# TASK DETAILS:
Please, could you print all the lines below exactly, leaving out the pictures?

# DATASET EXCERPT:

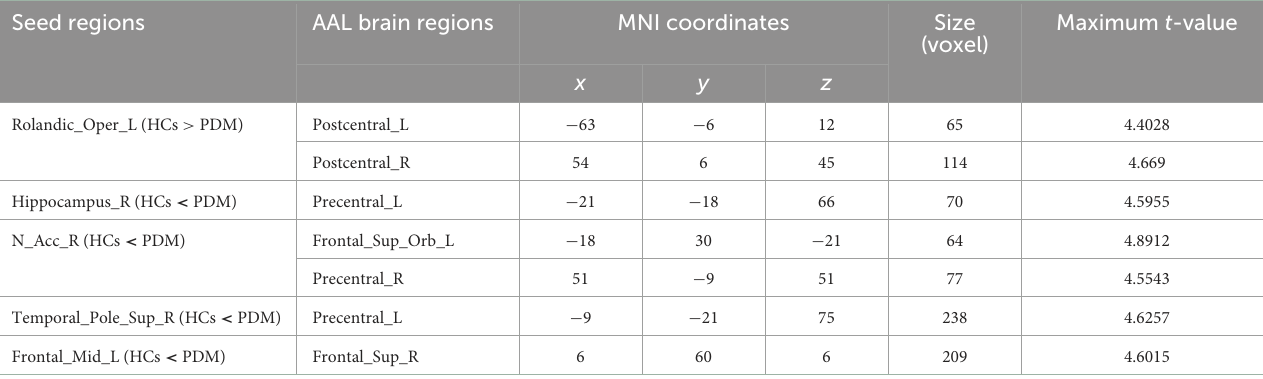
TABLE 4 Regions showing functional connectivity differences between patients with PDM and HCs (voxel threshold: uncorr. p < 0.001, cluster threshold: p -FWE < 0.05). Seed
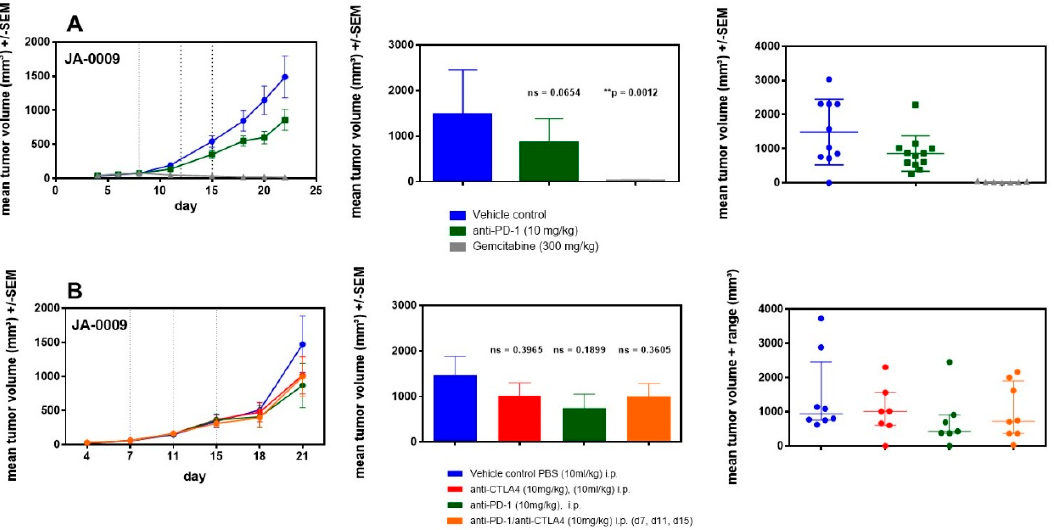
Figure 6. ( A ). Two independent efficacy studies with chemotherapeutic gemcitabine or antibodies against the inhibitory checkpoint molecules mPD-1 and mCTLA-4 in the sMDI JA-0009 tumor model. Efficacy study of the sMDI JA-0009 tumor model characterized the effects of antibodies against the immune checkpoint inhibitor mPD-1 as well as gemcitabine as a chemotherapeutical agent. ( B ). In the second study treatment, the effects of antibodies against the immune checkpoint inhibitor mPD-1, mCTLA-4, or both were tested. Mice were randomized on day 7. Dotted lines show the timepoints of treatment. Results are shown as growth curves (curve chart), mean of groups (bar graphs), and individual values of a single mouse per group at the study termination (dot plots). Probability ( P ) was tested with the parametric unpaired t -test (GraphPad Prism 5.04, GraphPad Software, San Diego, CA 92108, USA) compared to PBS vehicle control. Differences were determined as not significant with ns > 0.050 and significant with * p < 0.050, ** p < 0.010, or *** p < 0.001.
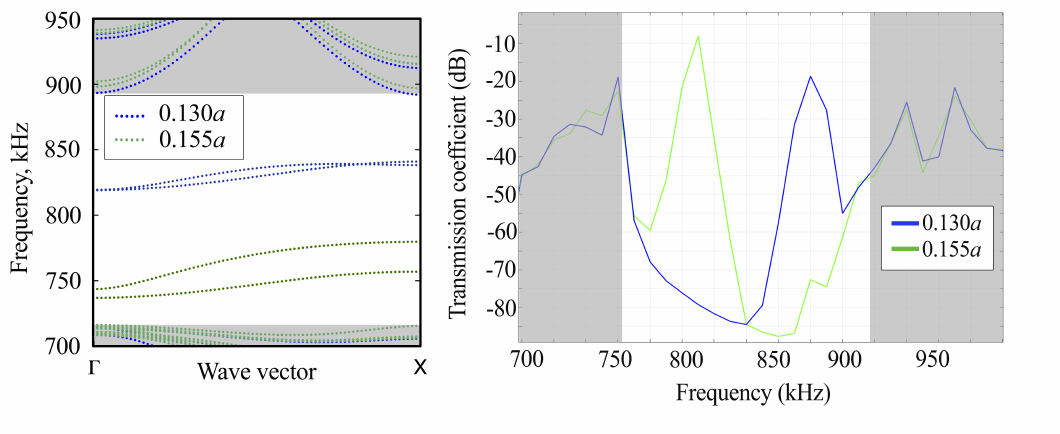
Figure 5. ( left ) Dispersion curve and ( right ) transmission spectra for r i = 0.130 a to 0.155 a .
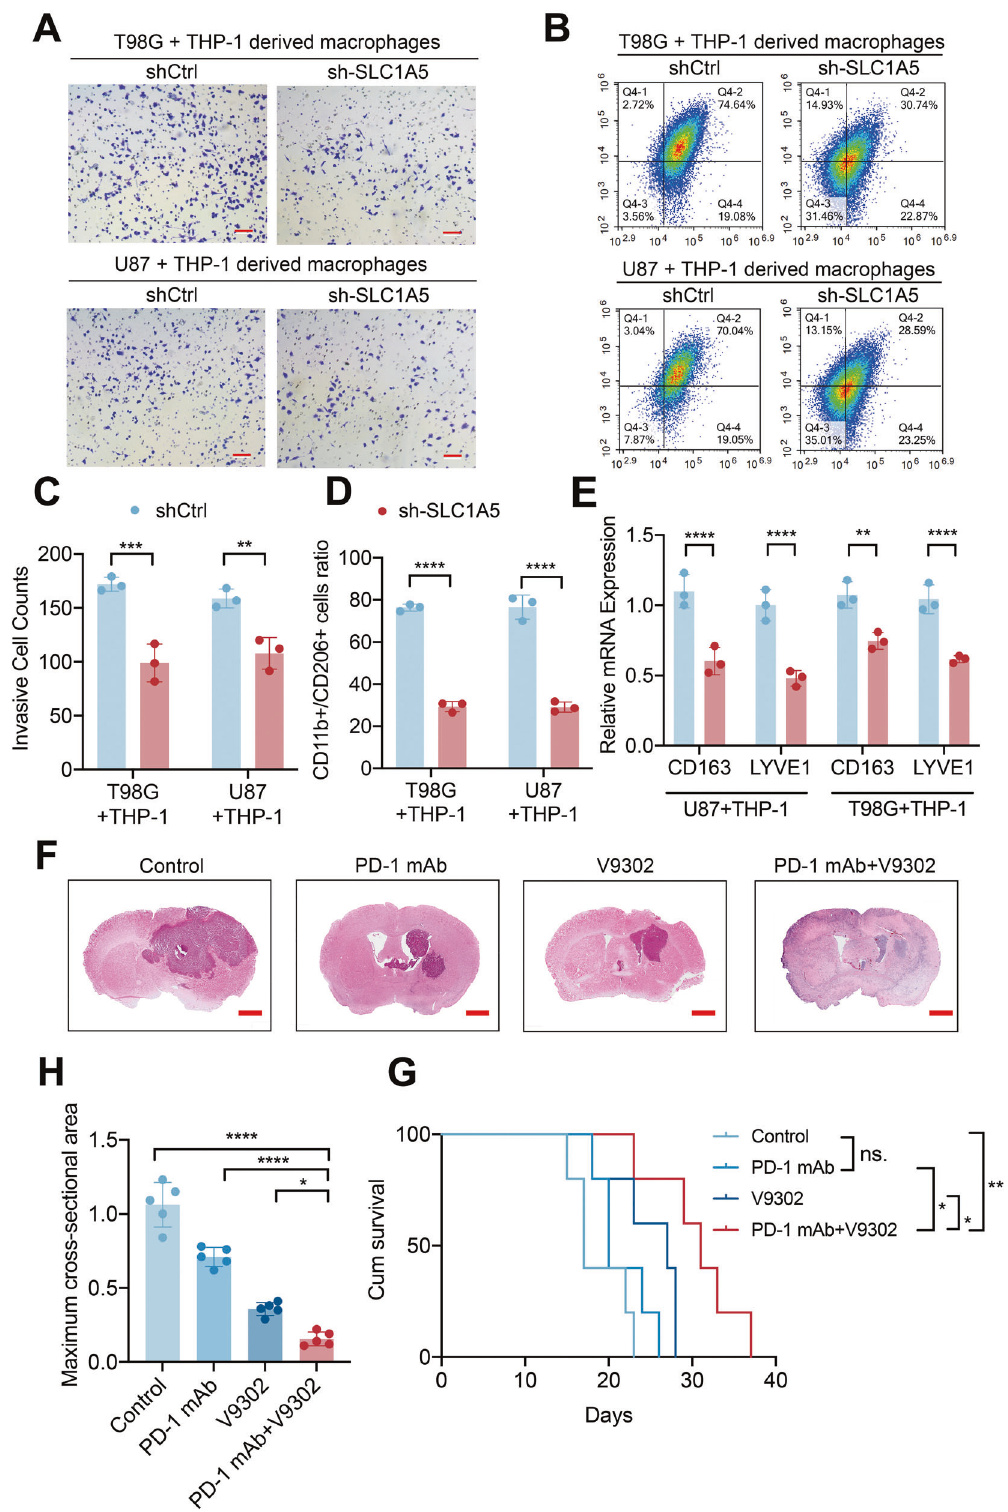
Fig. 8 SLC1A5 modulated THP-1 derived macrophages in fi ltration and its inhibitor synergized with immune checkpoint inhibitor to suppress tumor growth. A , C The migration of THP-1 derived macrophages co-cultured with different groups of GBM cells (Scale Bar = 20 μ m). B , D Flow cytometry results representing the percent of CD11b + CD206 + macrophages after co-cultured with different groups of GBM cells. E Relative mRNA expression of CD163 and LYVE1 (M2 macrophage markers) in THP-1 derived macrophages co-cultured with different groups of GBM cells. F – H The HE staining and tumor size analysis of mice in PD-1mAb and V9302 separate or combined treatment group (Scale Bar = 1 mm). G The survival time of GL261-bearing C57BL/6 mice under different treatments.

# ANSWER TO THIS PROBLEM:
TABLE 4 Regions showing functional connectivity differences between patients with PDM and HCs (voxel threshold: uncorr. p < 0.001, cluster threshold: p -FWE < 0.05). Seed
Figure 6. ( A ). Two independent efficacy studies with chemotherapeutic gemcitabine or antibodies against the inhibitory checkpoint molecules mPD-1 and mCTLA-4 in the sMDI JA-0009 tumor model. Efficacy study of the sMDI JA-0009 tumor model characterized the effects of antibodies against the immune checkpoint inhibitor mPD-1 as well as gemcitabine as a chemotherapeutical agent. ( B ). In the second study treatment, the effects of antibodies against the immune checkpoint inhibitor mPD-1, mCTLA-4, or both were tested. Mice were randomized on day 7. Dotted lines show the timepoints of treatment. Results are shown as growth curves (curve chart), mean of groups (bar graphs), and individual values of a single mouse per group at the study termination (dot plots). Probability ( P ) was tested with the parametric unpaired t -test (GraphPad Prism 5.04, GraphPad Software, San Diego, CA 92108, USA) compared to PBS vehicle control. Differences were determined as not significant with ns > 0.050 and significant with * p < 0.050, ** p < 0.010, or *** p < 0.001.
Figure 5. ( left ) Dispersion curve and ( right ) transmission spectra for r i = 0.130 a to 0.155 a .
Fig. 8 SLC1A5 modulated THP-1 derived macrophages in fi ltration and its inhibitor synergized with immune checkpoint inhibitor to suppress tumor growth. A , C The migration of THP-1 derived macrophages co-cultured with different groups of GBM cells (Scale Bar = 20 μ m). B , D Flow cytometry results representing the percent of CD11b + CD206 + macrophages after co-cultured with different groups of GBM cells. E Relative mRNA expression of CD163 and LYVE1 (M2 macrophage markers) in THP-1 derived macrophages co-cultured with different groups of GBM cells. F – H The HE staining and tumor size analysis of mice in PD-1mAb and V9302 separate or combined treatment group (Scale Bar = 1 mm). G The survival time of GL261-bearing C57BL/6 mice under different treatments.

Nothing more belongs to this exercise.